CP violation is responsible for the difference between matter and antimatter in the Standard Model. CP violation means that the laws of physics change slightly when a particle is replaced by its antiparticle and all three directions in space are reversed. CP violation was first detected in kaons in 1964. However, it was not observed in another system until Belle and a similar experiment at Stanford called BaBar observed it in B-meson decays in 2001.

The amount of CP violation in the Standard Model is proportional to the area of the unitarity triangle. The base of this triangle is one unit long, so physicists need to measure the values of two more angles or lengths to calculate the area. However, the more angles and lengths they can measure, the better they can test and explore the model.

A B-meson contains a bottom quark and either an anti-up or anti-down quark, and it can decay into a variety of other particles, as can an anti-B-meson. By counting the numbers of particular combinations of particles produced in these decays, it is possible to determine the sizes of the various angles and the lengths of the different sides in the triangle.

The Belle scientists measured rare events in which a charged B-meson decayed into a neutral D-meson and a charged kaon. The neutral D-meson then decayed into a "three-body" state consisting of a positive pion, a negative pion and a neutral kaon. From the slight differences in the decays of the B-mesons and the anti-B-mesons, they extracted a value of 68°, plus or minus 15°, for the angle known as ø3 (which is also known as gamma) The angle ø1 (beta) has already been measured by both BaBar and Belle with a precision of several degrees, but the precise value of ø2 (alpha) has not been obtained yet.

Previously it was thought that it would not be possible to measure ø3 because of the statistically small number of events produced in experiments like Belle. However, the Dalitz analysis technique is several times more sensitive than other methods, which allows ø3 to be constrained with reasonable precision. Although the new result implies that CP violation has been seen in the experiment, Anton Poluektov of the Belle collaboration says the team is reluctant to state that it has directly observed CP violation because of the low number of events.

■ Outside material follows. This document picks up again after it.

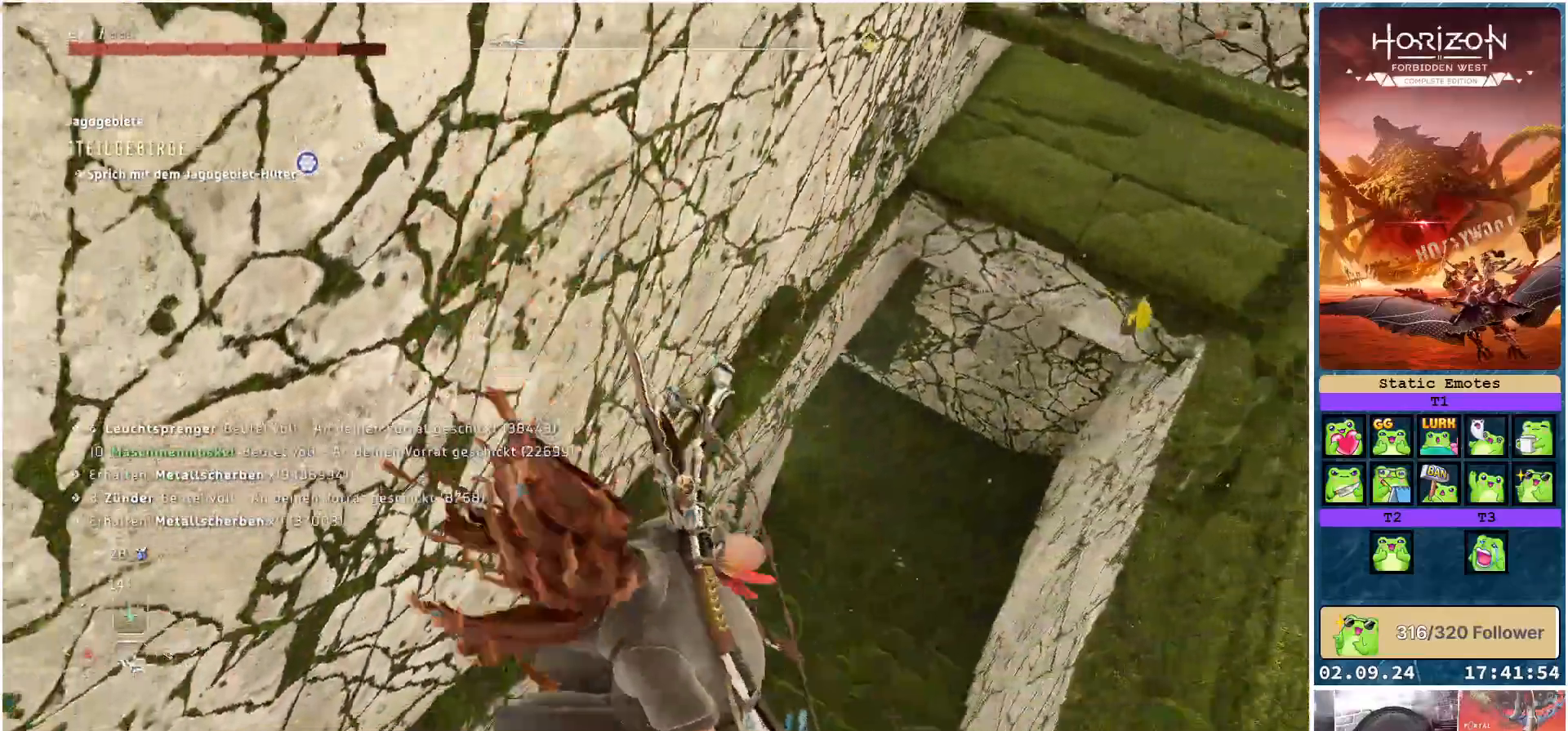
{"buttons": [], "left_stick": "up", "right_stick": "center", "events": [[33, "left_stick", "up"], [350, "right_stick", "center"]]}
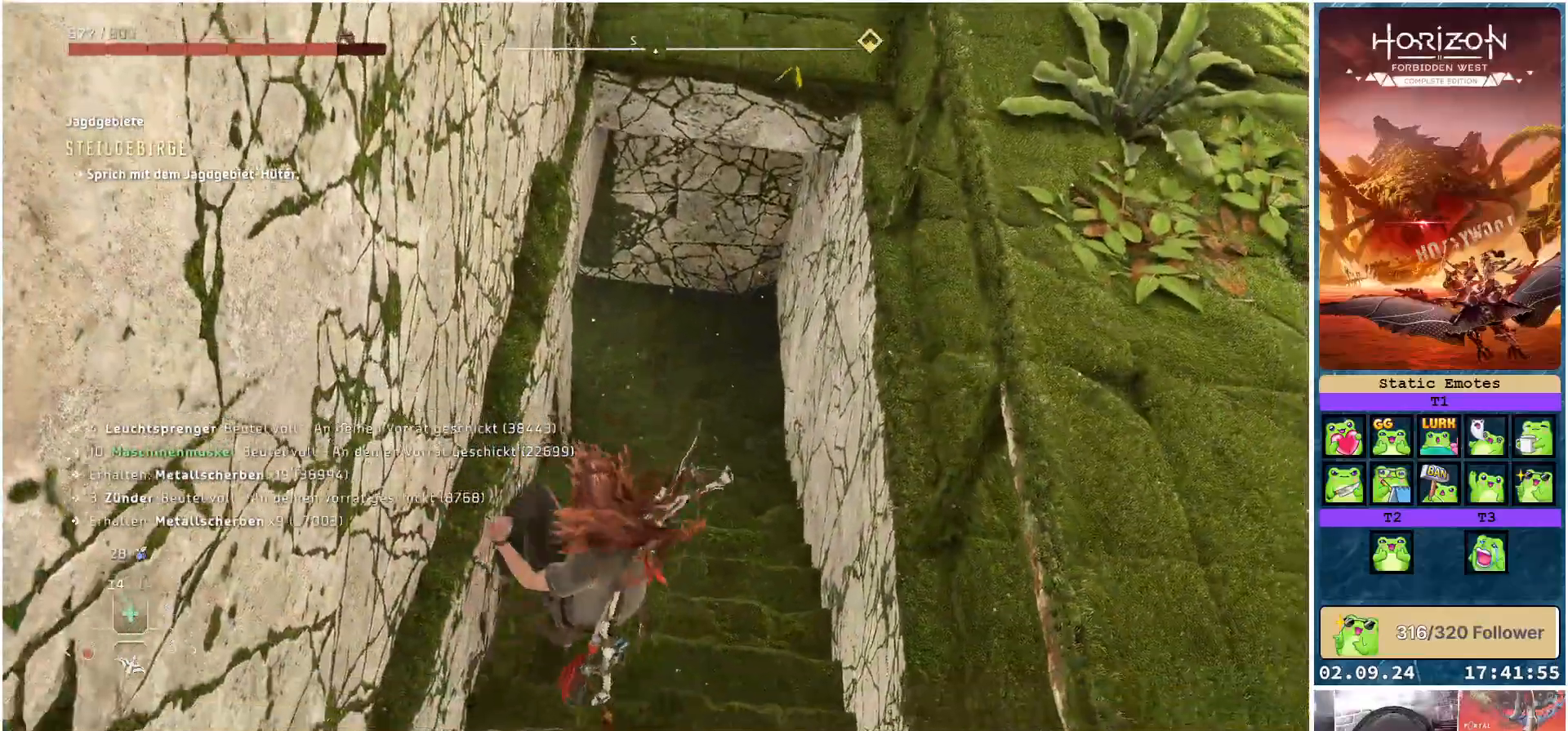
{"buttons": [], "left_stick": "up", "right_stick": "up-left", "events": [[383, "right_stick", "up-left"]]}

"This particular result is just a first try of the promising method of ø3 measurement," he says. "Although currently our result will not have any theoretical impact, in the future, when more data will be available, a precise measurement of ø3 -- as well as the other angles and sides of the unitarity triangle -- would allow to check the consistency of the Standard Model, and to search for effects which can be explained by the extensions of the model, like supersymmetry and grand unified theories."